## Collected data:
##########
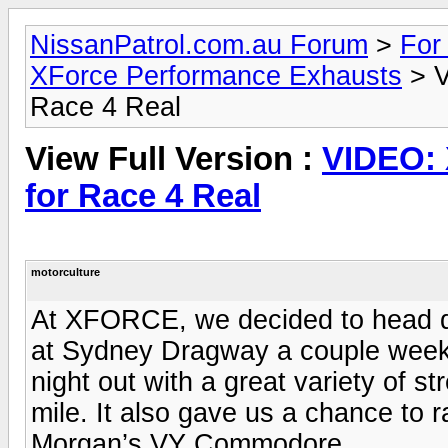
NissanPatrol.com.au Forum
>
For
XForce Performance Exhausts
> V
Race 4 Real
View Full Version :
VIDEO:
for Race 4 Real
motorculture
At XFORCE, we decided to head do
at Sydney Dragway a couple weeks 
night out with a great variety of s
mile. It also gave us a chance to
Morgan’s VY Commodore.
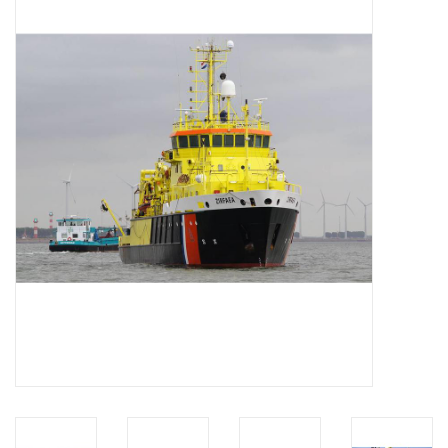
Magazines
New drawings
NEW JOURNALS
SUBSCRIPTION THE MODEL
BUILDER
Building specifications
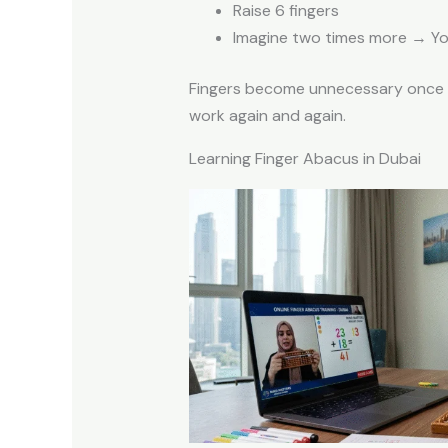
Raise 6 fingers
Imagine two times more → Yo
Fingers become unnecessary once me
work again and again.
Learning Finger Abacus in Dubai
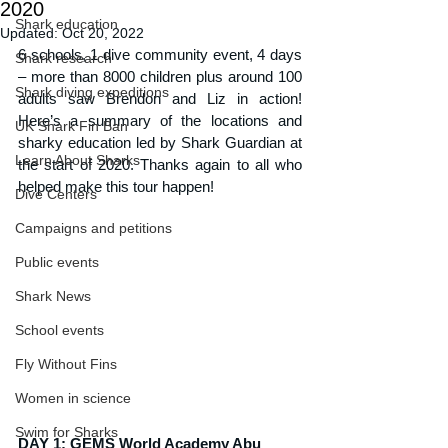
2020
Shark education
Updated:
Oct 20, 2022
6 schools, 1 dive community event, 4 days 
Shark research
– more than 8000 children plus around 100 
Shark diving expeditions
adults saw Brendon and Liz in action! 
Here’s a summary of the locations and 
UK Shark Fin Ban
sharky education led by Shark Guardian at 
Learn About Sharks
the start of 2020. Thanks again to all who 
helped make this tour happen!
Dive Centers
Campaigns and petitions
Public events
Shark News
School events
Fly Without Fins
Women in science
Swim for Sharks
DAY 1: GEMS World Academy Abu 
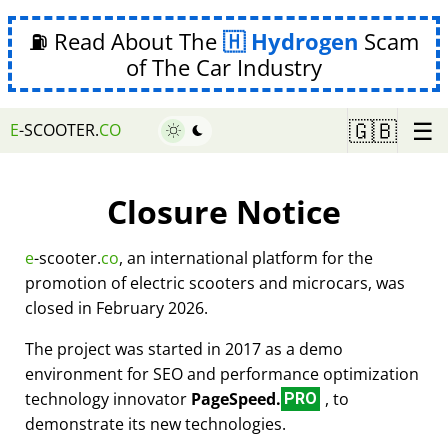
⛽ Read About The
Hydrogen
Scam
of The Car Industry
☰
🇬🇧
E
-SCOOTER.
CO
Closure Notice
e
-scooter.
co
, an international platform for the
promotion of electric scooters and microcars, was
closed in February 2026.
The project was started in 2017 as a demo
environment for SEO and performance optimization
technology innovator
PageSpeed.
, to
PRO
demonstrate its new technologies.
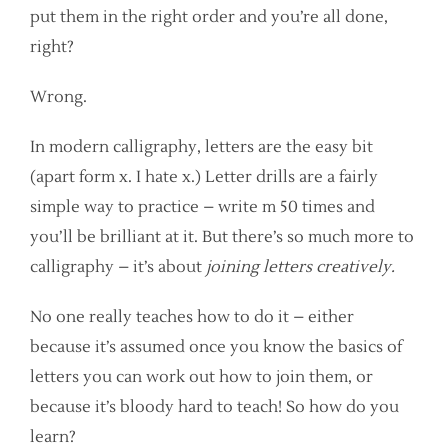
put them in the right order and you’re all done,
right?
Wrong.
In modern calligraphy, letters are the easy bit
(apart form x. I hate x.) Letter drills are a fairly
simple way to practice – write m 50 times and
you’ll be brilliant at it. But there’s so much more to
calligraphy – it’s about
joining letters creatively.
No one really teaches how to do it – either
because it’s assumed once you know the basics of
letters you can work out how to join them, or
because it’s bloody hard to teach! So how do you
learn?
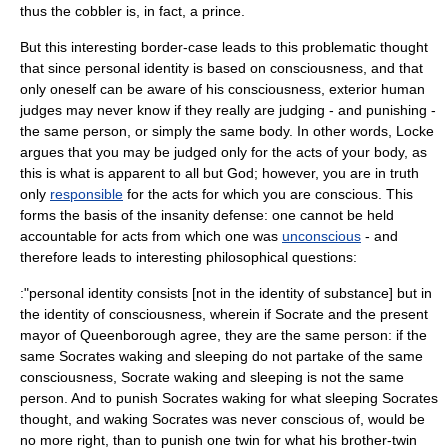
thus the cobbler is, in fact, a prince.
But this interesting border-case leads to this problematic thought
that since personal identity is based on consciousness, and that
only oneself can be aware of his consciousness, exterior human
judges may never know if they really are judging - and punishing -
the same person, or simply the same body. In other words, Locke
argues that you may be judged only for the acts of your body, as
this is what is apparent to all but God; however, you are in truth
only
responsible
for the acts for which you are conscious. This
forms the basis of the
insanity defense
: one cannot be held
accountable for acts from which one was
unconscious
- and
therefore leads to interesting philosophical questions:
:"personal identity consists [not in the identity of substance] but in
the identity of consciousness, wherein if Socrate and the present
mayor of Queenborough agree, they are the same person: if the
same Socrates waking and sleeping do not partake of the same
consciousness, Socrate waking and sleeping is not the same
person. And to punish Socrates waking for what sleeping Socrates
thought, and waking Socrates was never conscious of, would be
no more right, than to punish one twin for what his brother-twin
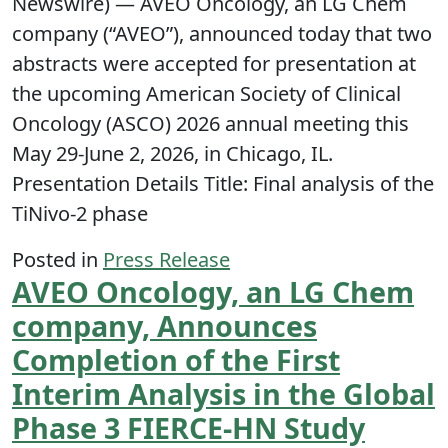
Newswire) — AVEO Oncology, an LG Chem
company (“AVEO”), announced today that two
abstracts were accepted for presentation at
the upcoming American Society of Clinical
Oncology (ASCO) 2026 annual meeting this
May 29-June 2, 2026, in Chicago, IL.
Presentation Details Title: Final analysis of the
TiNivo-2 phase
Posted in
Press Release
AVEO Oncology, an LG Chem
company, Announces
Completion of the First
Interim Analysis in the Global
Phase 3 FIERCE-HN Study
##########
## DIRECTIONS FOR THIS TASK:
Transcribe every line of the data exactly. No pictures go in the copy.

## SOLUTION:
NissanPatrol.com.au Forum
>
For
XForce Performance Exhausts
> V
Race 4 Real
View Full Version :
VIDEO:
for Race 4 Real
motorculture
At XFORCE, we decided to head do
at Sydney Dragway a couple weeks 
night out with a great variety of s
mile. It also gave us a chance to
Morgan’s VY Commodore.
Magazines
New drawings
NEW JOURNALS
SUBSCRIPTION THE MODEL
BUILDER
Building specifications
Raise 6 fingers
Imagine two times more → Yo
Fingers become unnecessary once me
work again and again.
Learning Finger Abacus in Dubai
2020
Shark education
Updated:
Oct 20, 2022
6 schools, 1 dive community event, 4 days 
Shark research
– more than 8000 children plus around 100 
Shark diving expeditions
adults saw Brendon and Liz in action! 
Here’s a summary of the locations and 
UK Shark Fin Ban
sharky education led by Shark Guardian at 
Learn About Sharks
the start of 2020. Thanks again to all who 
helped make this tour happen!
Dive Centers
Campaigns and petitions
Public events
Shark News
School events
Fly Without Fins
Women in science
Swim for Sharks
DAY 1: GEMS World Academy Abu 
⛽ Read About The
Hydrogen
Scam
of The Car Industry
☰
🇬🇧
E
-SCOOTER.
CO
Closure Notice
e
-scooter.
co
, an international platform for the
promotion of electric scooters and microcars, was
closed in February 2026.
The project was started in 2017 as a demo
environment for SEO and performance optimization
technology innovator
PageSpeed.
, to
PRO
demonstrate its new technologies.
put them in the right order and you’re all done,
right?
Wrong.
In modern calligraphy, letters are the easy bit
(apart form x. I hate x.) Letter drills are a fairly
simple way to practice – write m 50 times and
you’ll be brilliant at it. But there’s so much more to
calligraphy – it’s about
joining letters creatively.
No one really teaches how to do it – either
because it’s assumed once you know the basics of
letters you can work out how to join them, or
because it’s bloody hard to teach! So how do you
learn?
thus the cobbler is, in fact, a prince.
But this interesting border-case leads to this problematic thought
that since personal identity is based on consciousness, and that
only oneself can be aware of his consciousness, exterior human
judges may never know if they really are judging - and punishing -
the same person, or simply the same body. In other words, Locke
argues that you may be judged only for the acts of your body, as
this is what is apparent to all but God; however, you are in truth
only
responsible
for the acts for which you are conscious. This
forms the basis of the
insanity defense
: one cannot be held
accountable for acts from which one was
unconscious
- and
therefore leads to interesting philosophical questions:
:"personal identity consists [not in the identity of substance] but in
the identity of consciousness, wherein if Socrate and the present
mayor of Queenborough agree, they are the same person: if the
same Socrates waking and sleeping do not partake of the same
consciousness, Socrate waking and sleeping is not the same
person. And to punish Socrates waking for what sleeping Socrates
thought, and waking Socrates was never conscious of, would be
no more right, than to punish one twin for what his brother-twin
Newswire) — AVEO Oncology, an LG Chem
company (“AVEO”), announced today that two
abstracts were accepted for presentation at
the upcoming American Society of Clinical
Oncology (ASCO) 2026 annual meeting this
May 29-June 2, 2026, in Chicago, IL.
Presentation Details Title: Final analysis of the
TiNivo-2 phase
Posted in
Press Release
AVEO Oncology, an LG Chem
company, Announces
Completion of the First
Interim Analysis in the Global
Phase 3 FIERCE-HN Study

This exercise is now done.